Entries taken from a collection
-*-
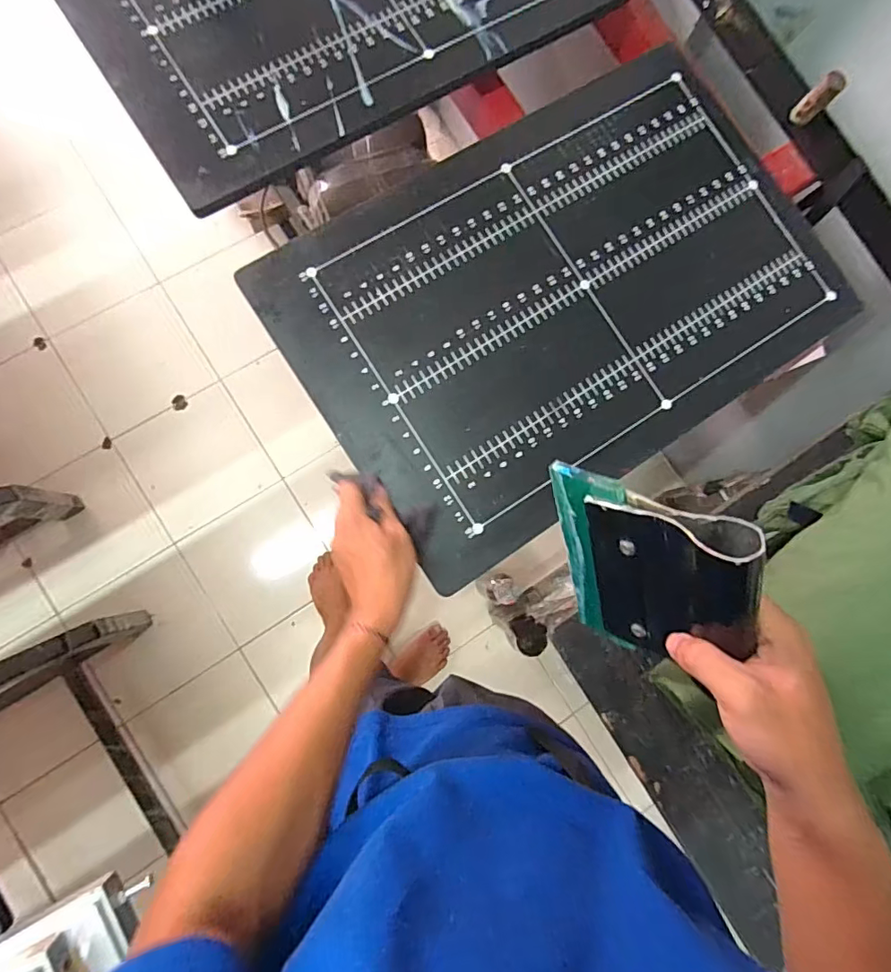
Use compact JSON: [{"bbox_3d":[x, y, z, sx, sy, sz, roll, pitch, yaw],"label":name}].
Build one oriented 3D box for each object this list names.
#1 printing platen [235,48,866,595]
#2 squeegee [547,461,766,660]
[{"bbox_3d":[0.144,-0.215,0.581,0.597,0.018,0.386,-33,87,-10],"label":"printing platen"},{"bbox_3d":[0.137,0.064,0.347,0.025,0.128,0.154,-38,129,-25],"label":"squeegee"}]

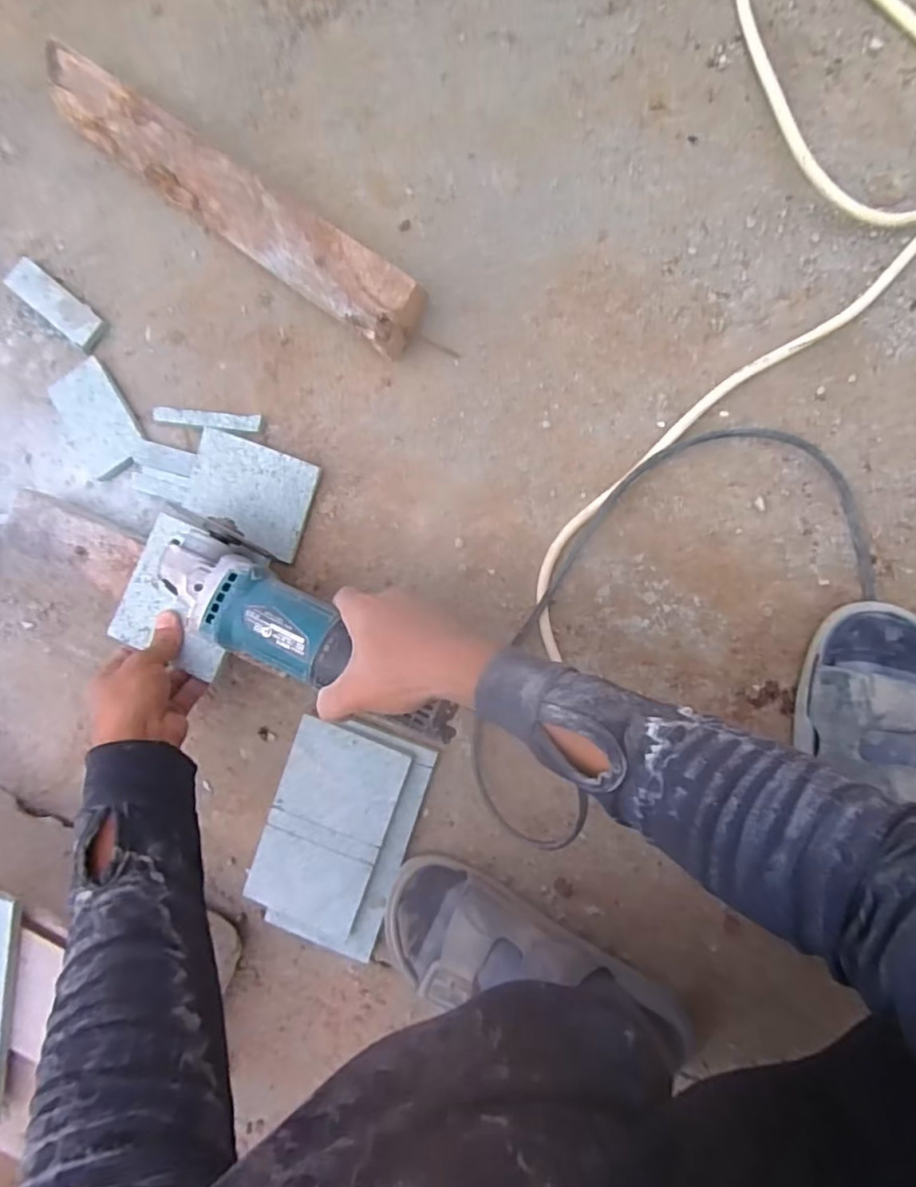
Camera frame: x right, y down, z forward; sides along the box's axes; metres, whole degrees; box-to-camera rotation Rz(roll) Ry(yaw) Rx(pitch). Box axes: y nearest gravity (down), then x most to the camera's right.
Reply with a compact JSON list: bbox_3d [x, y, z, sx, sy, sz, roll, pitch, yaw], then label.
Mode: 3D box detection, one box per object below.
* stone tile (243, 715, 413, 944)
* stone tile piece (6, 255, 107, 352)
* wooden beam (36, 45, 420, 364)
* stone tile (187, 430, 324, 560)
[{"bbox_3d":[-0.114,0.203,0.514,0.099,0.008,0.176,20,96,7],"label":"stone tile"},{"bbox_3d":[-0.367,-0.264,0.550,0.101,0.015,0.034,40,98,6],"label":"stone tile piece"},{"bbox_3d":[-0.195,-0.330,0.501,0.401,0.054,0.057,38,97,7],"label":"wooden beam"},{"bbox_3d":[-0.177,-0.083,0.509,0.099,0.007,0.083,19,101,-6],"label":"stone tile"}]

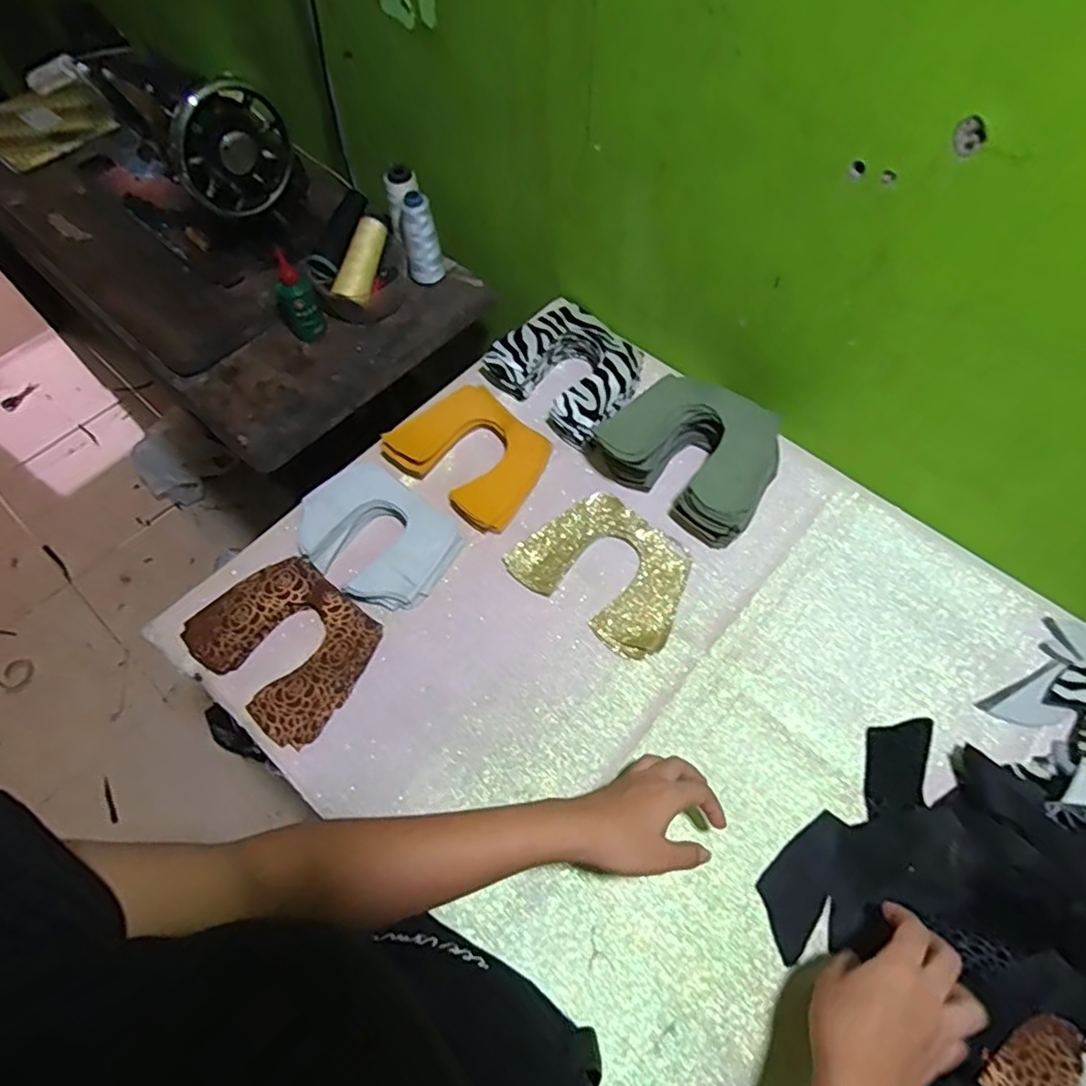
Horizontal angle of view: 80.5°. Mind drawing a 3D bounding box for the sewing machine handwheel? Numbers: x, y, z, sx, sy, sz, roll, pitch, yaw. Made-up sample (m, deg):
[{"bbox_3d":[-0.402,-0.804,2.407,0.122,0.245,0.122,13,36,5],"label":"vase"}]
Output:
[{"bbox_3d":[-0.347,-0.436,0.722,0.128,0.127,0.027,-39,67,-17],"label":"sewing machine handwheel"}]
-*-
_GOAL OF THE EXERCISE_: Each line of the entries above that includes the string "list" should be copied out.

_ANSWER SPACE_:
Build one oriented 3D box for each object this list names.
Reply with a compact JSON list: bbox_3d [x, y, z, sx, sy, sz, roll, pitch, yaw], then label.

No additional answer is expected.